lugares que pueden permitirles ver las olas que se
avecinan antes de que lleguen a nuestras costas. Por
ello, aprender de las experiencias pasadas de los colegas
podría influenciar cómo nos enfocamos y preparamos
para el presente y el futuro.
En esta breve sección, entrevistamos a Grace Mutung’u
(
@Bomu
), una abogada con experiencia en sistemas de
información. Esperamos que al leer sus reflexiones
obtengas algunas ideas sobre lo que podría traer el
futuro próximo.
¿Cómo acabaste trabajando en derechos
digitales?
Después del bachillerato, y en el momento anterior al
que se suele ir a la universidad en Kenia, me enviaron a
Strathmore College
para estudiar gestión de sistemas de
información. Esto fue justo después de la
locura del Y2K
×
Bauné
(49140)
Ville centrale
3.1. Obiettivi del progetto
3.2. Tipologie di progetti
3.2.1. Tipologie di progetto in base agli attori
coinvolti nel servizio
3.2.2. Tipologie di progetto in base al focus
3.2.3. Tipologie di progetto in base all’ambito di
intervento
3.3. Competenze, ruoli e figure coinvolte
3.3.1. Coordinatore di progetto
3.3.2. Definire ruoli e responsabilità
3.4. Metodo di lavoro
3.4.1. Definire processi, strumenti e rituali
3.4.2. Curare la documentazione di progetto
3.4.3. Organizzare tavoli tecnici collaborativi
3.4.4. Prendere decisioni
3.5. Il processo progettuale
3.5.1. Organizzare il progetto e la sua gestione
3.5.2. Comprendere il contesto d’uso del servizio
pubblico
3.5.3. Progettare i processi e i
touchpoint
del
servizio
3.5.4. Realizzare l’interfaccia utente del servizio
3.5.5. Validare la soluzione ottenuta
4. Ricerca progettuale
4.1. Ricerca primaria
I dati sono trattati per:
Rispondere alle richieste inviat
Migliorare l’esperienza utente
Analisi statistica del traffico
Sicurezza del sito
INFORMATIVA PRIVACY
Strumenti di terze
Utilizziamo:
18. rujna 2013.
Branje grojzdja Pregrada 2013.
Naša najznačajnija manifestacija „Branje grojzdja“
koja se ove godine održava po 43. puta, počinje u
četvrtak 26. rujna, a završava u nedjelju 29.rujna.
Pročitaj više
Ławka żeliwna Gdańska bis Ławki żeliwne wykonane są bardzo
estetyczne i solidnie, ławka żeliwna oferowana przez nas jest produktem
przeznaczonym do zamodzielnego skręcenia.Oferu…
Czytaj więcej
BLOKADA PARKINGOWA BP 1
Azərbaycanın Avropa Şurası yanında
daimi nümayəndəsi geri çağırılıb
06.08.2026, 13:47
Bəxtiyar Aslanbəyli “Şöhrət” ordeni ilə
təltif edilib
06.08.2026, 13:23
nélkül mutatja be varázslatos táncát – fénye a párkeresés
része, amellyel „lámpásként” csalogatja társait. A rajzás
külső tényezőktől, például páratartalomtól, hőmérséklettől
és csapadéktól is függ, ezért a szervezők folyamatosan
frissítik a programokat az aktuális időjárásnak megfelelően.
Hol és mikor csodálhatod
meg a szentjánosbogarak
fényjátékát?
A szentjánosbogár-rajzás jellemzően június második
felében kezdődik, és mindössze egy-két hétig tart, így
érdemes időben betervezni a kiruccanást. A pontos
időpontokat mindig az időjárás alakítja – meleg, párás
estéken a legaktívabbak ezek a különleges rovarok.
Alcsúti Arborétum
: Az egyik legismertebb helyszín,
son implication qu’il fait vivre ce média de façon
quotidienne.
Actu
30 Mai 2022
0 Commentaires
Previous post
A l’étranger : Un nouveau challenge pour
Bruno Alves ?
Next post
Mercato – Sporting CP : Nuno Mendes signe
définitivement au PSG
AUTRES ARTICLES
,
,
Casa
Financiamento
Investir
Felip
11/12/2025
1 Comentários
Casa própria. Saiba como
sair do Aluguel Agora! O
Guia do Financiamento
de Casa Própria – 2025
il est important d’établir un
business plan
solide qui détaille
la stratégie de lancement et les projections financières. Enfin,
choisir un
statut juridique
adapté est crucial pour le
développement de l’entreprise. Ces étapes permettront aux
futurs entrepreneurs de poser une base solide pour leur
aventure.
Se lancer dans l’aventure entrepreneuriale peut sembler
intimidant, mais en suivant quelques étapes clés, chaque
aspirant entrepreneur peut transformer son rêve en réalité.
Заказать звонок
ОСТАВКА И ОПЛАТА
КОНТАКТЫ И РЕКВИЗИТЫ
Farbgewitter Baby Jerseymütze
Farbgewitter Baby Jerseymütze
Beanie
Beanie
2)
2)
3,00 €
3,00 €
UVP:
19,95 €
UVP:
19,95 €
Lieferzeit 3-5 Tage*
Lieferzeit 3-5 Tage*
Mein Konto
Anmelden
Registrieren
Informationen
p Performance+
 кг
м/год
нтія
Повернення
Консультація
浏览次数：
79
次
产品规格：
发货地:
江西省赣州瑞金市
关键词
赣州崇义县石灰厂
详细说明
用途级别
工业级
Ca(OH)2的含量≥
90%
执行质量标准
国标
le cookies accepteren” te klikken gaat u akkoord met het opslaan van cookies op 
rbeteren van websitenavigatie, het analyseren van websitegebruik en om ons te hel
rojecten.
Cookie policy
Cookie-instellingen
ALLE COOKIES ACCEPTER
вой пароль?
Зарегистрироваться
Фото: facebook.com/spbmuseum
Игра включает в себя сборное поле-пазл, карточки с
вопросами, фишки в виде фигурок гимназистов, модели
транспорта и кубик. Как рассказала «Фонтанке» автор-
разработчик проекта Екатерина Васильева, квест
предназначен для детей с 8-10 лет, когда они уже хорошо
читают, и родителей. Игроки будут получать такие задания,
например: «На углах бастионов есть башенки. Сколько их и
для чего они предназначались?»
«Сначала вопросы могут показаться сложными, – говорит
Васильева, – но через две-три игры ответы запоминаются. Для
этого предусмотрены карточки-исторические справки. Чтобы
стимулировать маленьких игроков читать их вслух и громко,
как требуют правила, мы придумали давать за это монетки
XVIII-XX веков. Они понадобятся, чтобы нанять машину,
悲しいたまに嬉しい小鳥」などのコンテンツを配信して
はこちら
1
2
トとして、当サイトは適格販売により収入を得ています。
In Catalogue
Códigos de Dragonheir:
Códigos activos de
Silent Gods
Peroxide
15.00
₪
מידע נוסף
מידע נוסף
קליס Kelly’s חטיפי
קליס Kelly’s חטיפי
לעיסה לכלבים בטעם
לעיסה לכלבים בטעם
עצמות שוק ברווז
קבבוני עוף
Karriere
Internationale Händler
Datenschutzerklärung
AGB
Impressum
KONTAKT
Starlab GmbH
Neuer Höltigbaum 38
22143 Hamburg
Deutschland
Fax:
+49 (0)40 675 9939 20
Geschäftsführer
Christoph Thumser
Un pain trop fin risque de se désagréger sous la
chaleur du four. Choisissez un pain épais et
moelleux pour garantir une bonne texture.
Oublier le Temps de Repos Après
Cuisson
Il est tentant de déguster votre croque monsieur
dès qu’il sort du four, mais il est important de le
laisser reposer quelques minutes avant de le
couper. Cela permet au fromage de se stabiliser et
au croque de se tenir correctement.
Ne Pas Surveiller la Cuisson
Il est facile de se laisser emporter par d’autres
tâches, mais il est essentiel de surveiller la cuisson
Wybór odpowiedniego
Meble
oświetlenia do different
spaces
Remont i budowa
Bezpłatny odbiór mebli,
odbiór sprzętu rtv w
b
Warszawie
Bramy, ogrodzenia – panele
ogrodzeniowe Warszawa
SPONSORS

» Try it:
Reproduce the lines of every entry above, swapping "croque monsieur" for "croque madame" and keeping everything else the same.

» Answer area:
lugares que pueden permitirles ver las olas que se
avecinan antes de que lleguen a nuestras costas. Por
ello, aprender de las experiencias pasadas de los colegas
podría influenciar cómo nos enfocamos y preparamos
para el presente y el futuro.
En esta breve sección, entrevistamos a Grace Mutung’u
(
@Bomu
), una abogada con experiencia en sistemas de
información. Esperamos que al leer sus reflexiones
obtengas algunas ideas sobre lo que podría traer el
futuro próximo.
¿Cómo acabaste trabajando en derechos
digitales?
Después del bachillerato, y en el momento anterior al
que se suele ir a la universidad en Kenia, me enviaron a
Strathmore College
para estudiar gestión de sistemas de
información. Esto fue justo después de la
locura del Y2K
×
Bauné
(49140)
Ville centrale
3.1. Obiettivi del progetto
3.2. Tipologie di progetti
3.2.1. Tipologie di progetto in base agli attori
coinvolti nel servizio
3.2.2. Tipologie di progetto in base al focus
3.2.3. Tipologie di progetto in base all’ambito di
intervento
3.3. Competenze, ruoli e figure coinvolte
3.3.1. Coordinatore di progetto
3.3.2. Definire ruoli e responsabilità
3.4. Metodo di lavoro
3.4.1. Definire processi, strumenti e rituali
3.4.2. Curare la documentazione di progetto
3.4.3. Organizzare tavoli tecnici collaborativi
3.4.4. Prendere decisioni
3.5. Il processo progettuale
3.5.1. Organizzare il progetto e la sua gestione
3.5.2. Comprendere il contesto d’uso del servizio
pubblico
3.5.3. Progettare i processi e i
touchpoint
del
servizio
3.5.4. Realizzare l’interfaccia utente del servizio
3.5.5. Validare la soluzione ottenuta
4. Ricerca progettuale
4.1. Ricerca primaria
I dati sono trattati per:
Rispondere alle richieste inviat
Migliorare l’esperienza utente
Analisi statistica del traffico
Sicurezza del sito
INFORMATIVA PRIVACY
Strumenti di terze
Utilizziamo:
18. rujna 2013.
Branje grojzdja Pregrada 2013.
Naša najznačajnija manifestacija „Branje grojzdja“
koja se ove godine održava po 43. puta, počinje u
četvrtak 26. rujna, a završava u nedjelju 29.rujna.
Pročitaj više
Ławka żeliwna Gdańska bis Ławki żeliwne wykonane są bardzo
estetyczne i solidnie, ławka żeliwna oferowana przez nas jest produktem
przeznaczonym do zamodzielnego skręcenia.Oferu…
Czytaj więcej
BLOKADA PARKINGOWA BP 1
Azərbaycanın Avropa Şurası yanında
daimi nümayəndəsi geri çağırılıb
06.08.2026, 13:47
Bəxtiyar Aslanbəyli “Şöhrət” ordeni ilə
təltif edilib
06.08.2026, 13:23
nélkül mutatja be varázslatos táncát – fénye a párkeresés
része, amellyel „lámpásként” csalogatja társait. A rajzás
külső tényezőktől, például páratartalomtól, hőmérséklettől
és csapadéktól is függ, ezért a szervezők folyamatosan
frissítik a programokat az aktuális időjárásnak megfelelően.
Hol és mikor csodálhatod
meg a szentjánosbogarak
fényjátékát?
A szentjánosbogár-rajzás jellemzően június második
felében kezdődik, és mindössze egy-két hétig tart, így
érdemes időben betervezni a kiruccanást. A pontos
időpontokat mindig az időjárás alakítja – meleg, párás
estéken a legaktívabbak ezek a különleges rovarok.
Alcsúti Arborétum
: Az egyik legismertebb helyszín,
son implication qu’il fait vivre ce média de façon
quotidienne.
Actu
30 Mai 2022
0 Commentaires
Previous post
A l’étranger : Un nouveau challenge pour
Bruno Alves ?
Next post
Mercato – Sporting CP : Nuno Mendes signe
définitivement au PSG
AUTRES ARTICLES
,
,
Casa
Financiamento
Investir
Felip
11/12/2025
1 Comentários
Casa própria. Saiba como
sair do Aluguel Agora! O
Guia do Financiamento
de Casa Própria – 2025
il est important d’établir un
business plan
solide qui détaille
la stratégie de lancement et les projections financières. Enfin,
choisir un
statut juridique
adapté est crucial pour le
développement de l’entreprise. Ces étapes permettront aux
futurs entrepreneurs de poser une base solide pour leur
aventure.
Se lancer dans l’aventure entrepreneuriale peut sembler
intimidant, mais en suivant quelques étapes clés, chaque
aspirant entrepreneur peut transformer son rêve en réalité.
Заказать звонок
ОСТАВКА И ОПЛАТА
КОНТАКТЫ И РЕКВИЗИТЫ
Farbgewitter Baby Jerseymütze
Farbgewitter Baby Jerseymütze
Beanie
Beanie
2)
2)
3,00 €
3,00 €
UVP:
19,95 €
UVP:
19,95 €
Lieferzeit 3-5 Tage*
Lieferzeit 3-5 Tage*
Mein Konto
Anmelden
Registrieren
Informationen
p Performance+
 кг
м/год
нтія
Повернення
Консультація
浏览次数：
79
次
产品规格：
发货地:
江西省赣州瑞金市
关键词
赣州崇义县石灰厂
详细说明
用途级别
工业级
Ca(OH)2的含量≥
90%
执行质量标准
国标
le cookies accepteren” te klikken gaat u akkoord met het opslaan van cookies op 
rbeteren van websitenavigatie, het analyseren van websitegebruik en om ons te hel
rojecten.
Cookie policy
Cookie-instellingen
ALLE COOKIES ACCEPTER
вой пароль?
Зарегистрироваться
Фото: facebook.com/spbmuseum
Игра включает в себя сборное поле-пазл, карточки с
вопросами, фишки в виде фигурок гимназистов, модели
транспорта и кубик. Как рассказала «Фонтанке» автор-
разработчик проекта Екатерина Васильева, квест
предназначен для детей с 8-10 лет, когда они уже хорошо
читают, и родителей. Игроки будут получать такие задания,
например: «На углах бастионов есть башенки. Сколько их и
для чего они предназначались?»
«Сначала вопросы могут показаться сложными, – говорит
Васильева, – но через две-три игры ответы запоминаются. Для
этого предусмотрены карточки-исторические справки. Чтобы
стимулировать маленьких игроков читать их вслух и громко,
как требуют правила, мы придумали давать за это монетки
XVIII-XX веков. Они понадобятся, чтобы нанять машину,
悲しいたまに嬉しい小鳥」などのコンテンツを配信して
はこちら
1
2
トとして、当サイトは適格販売により収入を得ています。
In Catalogue
Códigos de Dragonheir:
Códigos activos de
Silent Gods
Peroxide
15.00
₪
מידע נוסף
מידע נוסף
קליס Kelly’s חטיפי
קליס Kelly’s חטיפי
לעיסה לכלבים בטעם
לעיסה לכלבים בטעם
עצמות שוק ברווז
קבבוני עוף
Karriere
Internationale Händler
Datenschutzerklärung
AGB
Impressum
KONTAKT
Starlab GmbH
Neuer Höltigbaum 38
22143 Hamburg
Deutschland
Fax:
+49 (0)40 675 9939 20
Geschäftsführer
Christoph Thumser
Un pain trop fin risque de se désagréger sous la
chaleur du four. Choisissez un pain épais et
moelleux pour garantir une bonne texture.
Oublier le Temps de Repos Après
Cuisson
Il est tentant de déguster votre croque madame
dès qu’il sort du four, mais il est important de le
laisser reposer quelques minutes avant de le
couper. Cela permet au fromage de se stabiliser et
au croque de se tenir correctement.
Ne Pas Surveiller la Cuisson
Il est facile de se laisser emporter par d’autres
tâches, mais il est essentiel de surveiller la cuisson
Wybór odpowiedniego
Meble
oświetlenia do different
spaces
Remont i budowa
Bezpłatny odbiór mebli,
odbiór sprzętu rtv w
b
Warszawie
Bramy, ogrodzenia – panele
ogrodzeniowe Warszawa
SPONSORS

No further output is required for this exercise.